§ RECORDS FOR THIS EXERCISE:

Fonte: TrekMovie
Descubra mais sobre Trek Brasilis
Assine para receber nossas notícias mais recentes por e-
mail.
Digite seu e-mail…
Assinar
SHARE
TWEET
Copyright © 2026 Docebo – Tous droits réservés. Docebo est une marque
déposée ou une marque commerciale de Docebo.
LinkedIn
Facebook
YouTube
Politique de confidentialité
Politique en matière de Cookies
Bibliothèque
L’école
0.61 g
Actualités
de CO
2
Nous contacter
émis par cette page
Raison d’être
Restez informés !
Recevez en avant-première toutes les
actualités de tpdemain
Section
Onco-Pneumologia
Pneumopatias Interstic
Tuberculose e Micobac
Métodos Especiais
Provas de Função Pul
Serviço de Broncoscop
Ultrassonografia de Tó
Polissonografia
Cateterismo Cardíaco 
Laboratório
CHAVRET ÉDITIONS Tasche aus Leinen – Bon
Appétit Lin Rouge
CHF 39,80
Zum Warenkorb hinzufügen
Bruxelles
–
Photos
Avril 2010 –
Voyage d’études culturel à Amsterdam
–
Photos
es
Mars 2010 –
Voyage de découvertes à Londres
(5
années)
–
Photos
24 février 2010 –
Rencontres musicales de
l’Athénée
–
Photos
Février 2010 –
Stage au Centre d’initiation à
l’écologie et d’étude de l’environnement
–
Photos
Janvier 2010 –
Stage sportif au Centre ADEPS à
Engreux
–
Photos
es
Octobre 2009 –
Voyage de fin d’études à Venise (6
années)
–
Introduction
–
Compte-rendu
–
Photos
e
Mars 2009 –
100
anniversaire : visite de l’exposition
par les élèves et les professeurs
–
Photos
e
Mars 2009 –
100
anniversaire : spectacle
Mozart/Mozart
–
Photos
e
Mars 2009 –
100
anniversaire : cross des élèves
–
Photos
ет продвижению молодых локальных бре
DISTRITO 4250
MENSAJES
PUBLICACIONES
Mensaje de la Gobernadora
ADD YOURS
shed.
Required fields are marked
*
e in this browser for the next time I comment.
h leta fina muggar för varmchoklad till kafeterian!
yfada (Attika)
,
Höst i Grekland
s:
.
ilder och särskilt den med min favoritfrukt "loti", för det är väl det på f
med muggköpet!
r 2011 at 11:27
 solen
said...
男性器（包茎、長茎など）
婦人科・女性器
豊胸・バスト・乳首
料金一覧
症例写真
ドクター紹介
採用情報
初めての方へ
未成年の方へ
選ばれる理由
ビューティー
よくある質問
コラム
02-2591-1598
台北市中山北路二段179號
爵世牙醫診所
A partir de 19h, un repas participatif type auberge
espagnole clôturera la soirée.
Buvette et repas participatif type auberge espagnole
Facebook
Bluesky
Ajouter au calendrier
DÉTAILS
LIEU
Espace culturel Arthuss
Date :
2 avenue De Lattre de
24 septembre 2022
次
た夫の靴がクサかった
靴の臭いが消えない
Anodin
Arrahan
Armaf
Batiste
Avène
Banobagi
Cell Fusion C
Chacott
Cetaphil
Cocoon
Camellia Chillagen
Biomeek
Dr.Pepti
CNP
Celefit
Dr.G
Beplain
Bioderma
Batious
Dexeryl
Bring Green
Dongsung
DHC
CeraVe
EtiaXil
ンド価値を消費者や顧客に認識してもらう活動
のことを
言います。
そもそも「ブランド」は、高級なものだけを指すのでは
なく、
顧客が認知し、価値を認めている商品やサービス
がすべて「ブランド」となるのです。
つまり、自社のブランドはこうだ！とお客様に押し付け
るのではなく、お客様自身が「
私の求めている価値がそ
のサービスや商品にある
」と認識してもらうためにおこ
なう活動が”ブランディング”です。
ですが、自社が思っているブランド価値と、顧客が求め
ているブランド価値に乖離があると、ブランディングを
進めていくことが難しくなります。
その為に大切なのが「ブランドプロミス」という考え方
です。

§ DIRECTIONS FOR THIS TASK:
The lines to report are those in the material above that contain the word "type"; copy every one of them.

§ EXERCISE SOLUTION:
A partir de 19h, un repas participatif type auberge
Buvette et repas participatif type auberge espagnole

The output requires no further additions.